Another key issue is support, says Axel Tillman, CEO of Novilit. HDLs are complex and as FPGAs get larger, the design task grows exponentially.

Molding To Change: The existing tools and methodologies can't scale and grow to address the changes in the nature of FPGA design. As the chips expand to ASIC size, the methodologies must evolve to either an ASIC style—lots of simulation, vectors, synthesis, etc.—or to a block-based design with 50% to 80% of the design as predesigned function modules.

Even with the use of predesigned function blocks, design complexity is surpassing the tools' capabilities. In simpler times, multiple blocks on an FPGA interacted minimally. The net effect was that of a set of multiple designs within a single piece of silicon. Now the blocks are specifically de-signed to interact.

The very high level of communications between blocks—protocols and transactions—is very time consuming and complex to verify in the design. Interactions between the various protocols is not simple. What does it take to interface the DSP and CPU while concurrently the direct memory access (DMA) and USB demand the bus?

Though beneficial, using an ASIC flow isn't time friendly. Most designs require the designer to spend a lot of time in simulation at the register-transfer level (RTL) with little hope of reaching a well defined endpoint. One question is how to translate from RTL to something else.
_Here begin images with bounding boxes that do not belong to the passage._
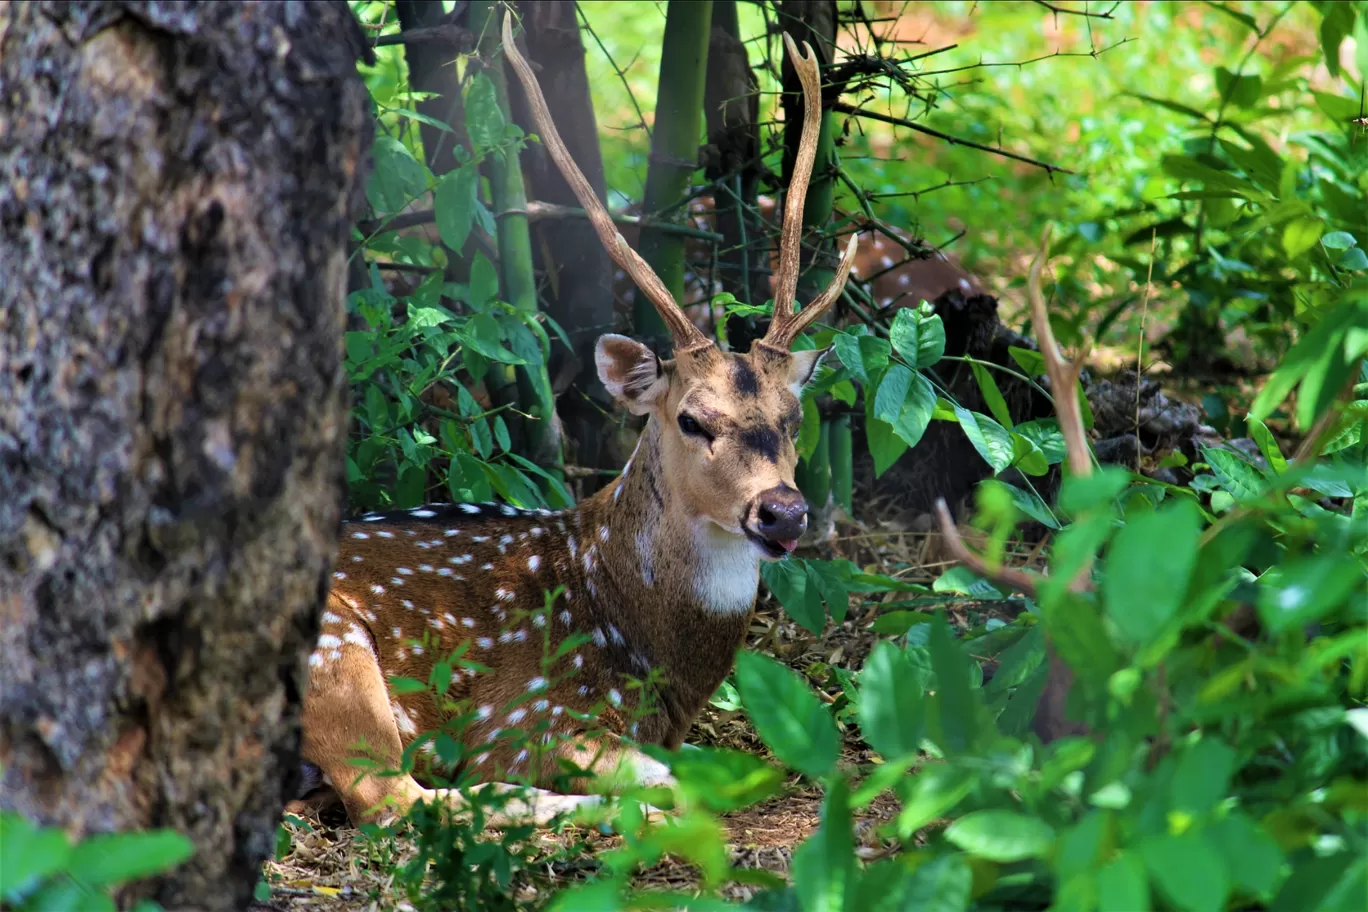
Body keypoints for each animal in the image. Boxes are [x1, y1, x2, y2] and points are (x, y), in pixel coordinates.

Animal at [291, 12, 853, 825]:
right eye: (692, 419)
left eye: (792, 415)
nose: (781, 512)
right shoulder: (530, 716)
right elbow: (662, 776)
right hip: (337, 654)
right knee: (393, 800)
If the design starts with a high-level model, this model needs a transform to something else and then to RTL.

The ASIC approach requires detailed structural knowledge of the functional blocks. But system design needs a different set of simulations in C or some other high-level language to check algorithms and structures. Unfortunately, the next step in this ASIC design flow is to manually translate the high-level model to HDL, with the attendant errors and gaps in design.

Fred Stones, vice president of sales at Summit Design, says new technologies enable a conceptual level above the hardware. A layer of C can adequately model most operations of any IC until you need to get to the clock-accurate details. In this way, you can verify in SystemC and migrate toward a mixed C-RTL design for synthesis.

Methodologies: The critical focus of system-level FPGA design is changing to one of rapid output and performance tweaking. To accomplish this, users need to explore the system architectures and look at the limitations of the devices to be used. A sub-optimal choice, say a microprocessor with a floating-point unit in a system that's not doing any math, makes the rest of the system unwieldy.

Designers must be able to verify the design in an interactive environment. Unfortunately, the HDL simulation environment generates too much data. It also requires a complete description of the input stimulus vectors, leading to incomplete coverage and an unknown endpoint for verification.

To change the design sequences and reduce time to working silicon, breakpoints should be inserted into the source code and backtracked to the smallest cloud of gates that can originate the errors. The desire is to get into the lab as quickly as possible, to run the design at full speed, and to get to billions of clocks in just minutes rather than in days or weeks.